Source data:
• • • • •

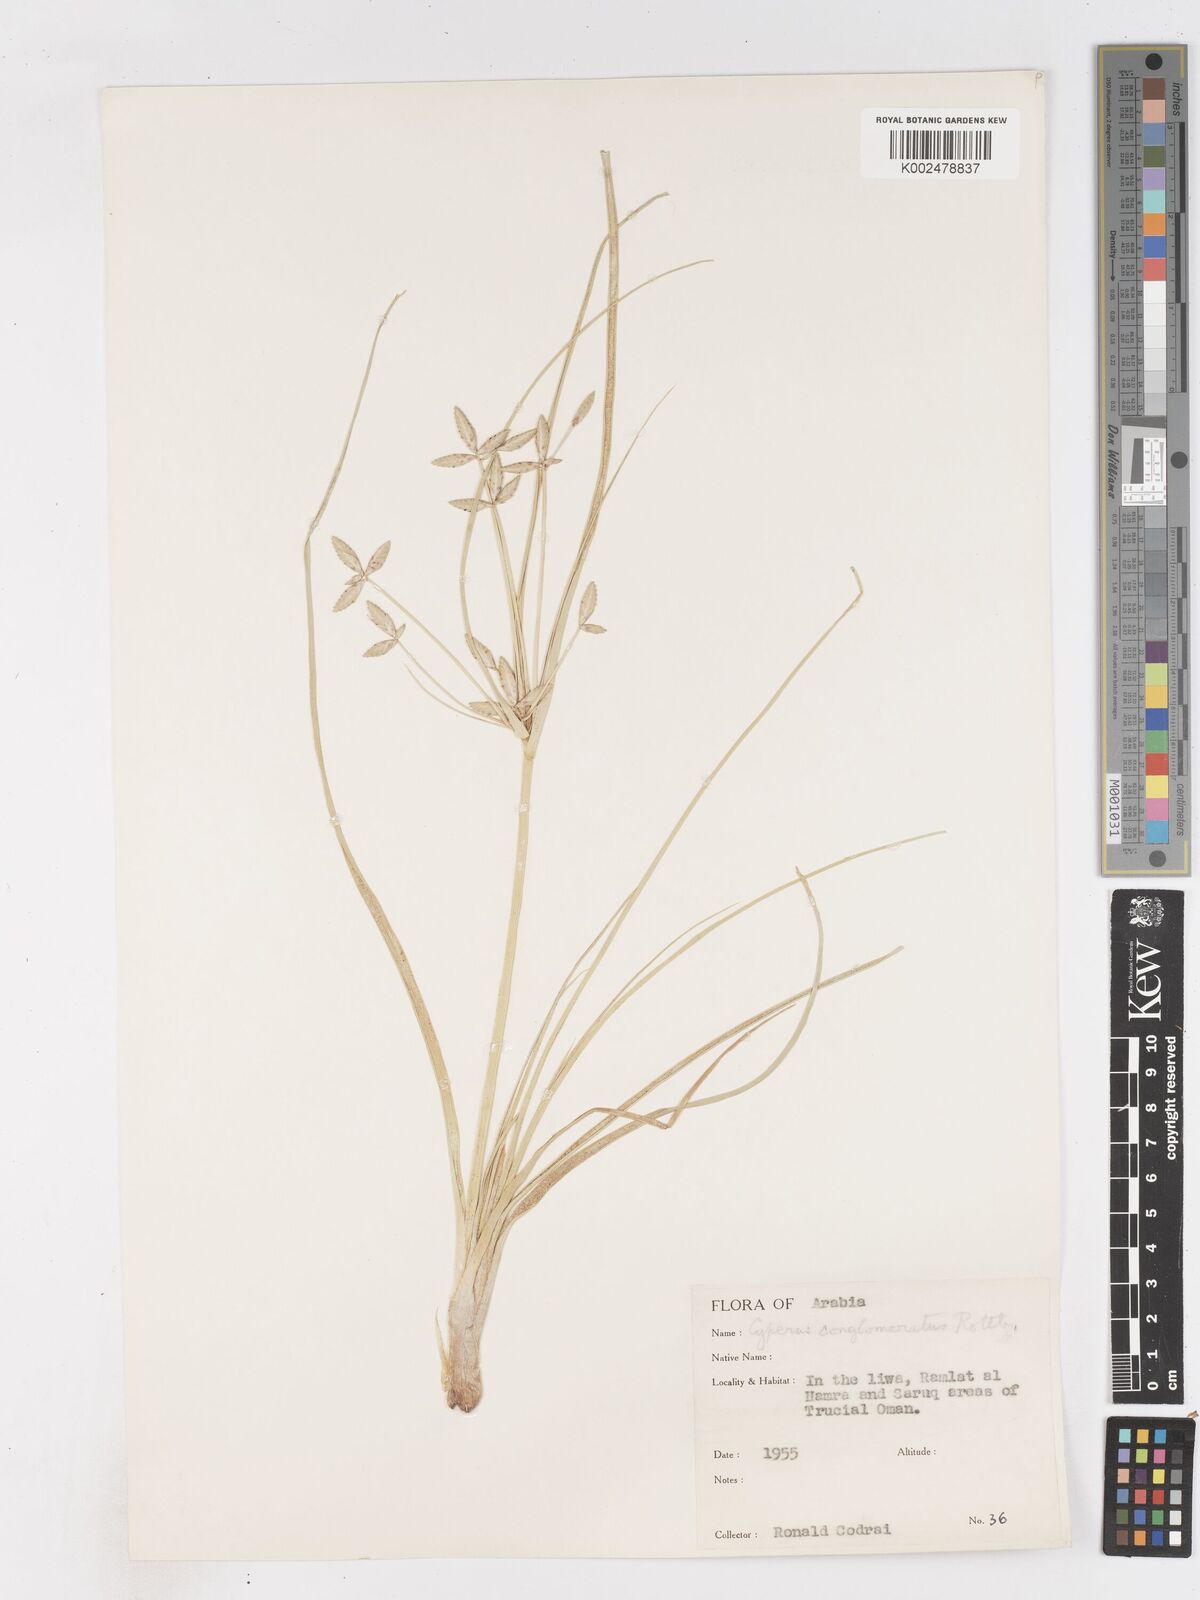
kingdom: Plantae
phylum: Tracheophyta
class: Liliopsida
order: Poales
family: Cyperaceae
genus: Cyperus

• • • • •

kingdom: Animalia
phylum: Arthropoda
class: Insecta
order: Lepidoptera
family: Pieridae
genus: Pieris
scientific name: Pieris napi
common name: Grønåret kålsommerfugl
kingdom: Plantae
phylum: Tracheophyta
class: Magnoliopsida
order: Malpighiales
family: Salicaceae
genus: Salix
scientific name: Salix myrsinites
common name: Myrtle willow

• • • • •

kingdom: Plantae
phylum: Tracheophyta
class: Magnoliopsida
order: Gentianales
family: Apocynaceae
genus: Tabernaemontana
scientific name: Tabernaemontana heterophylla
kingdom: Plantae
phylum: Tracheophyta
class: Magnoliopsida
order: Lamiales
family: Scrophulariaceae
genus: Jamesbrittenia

• • • • •

Job: Reproduce the lines of the listing without any change, beginning with the line that contains "scientific name: Tabernaemontana heterophylla" and continuing through the line that contains "genus: Jamesbrittenia".

Task output:
scientific name: Tabernaemontana heterophylla
kingdom: Plantae
phylum: Tracheophyta
class: Magnoliopsida
order: Lamiales
family: Scrophulariaceae
genus: Jamesbrittenia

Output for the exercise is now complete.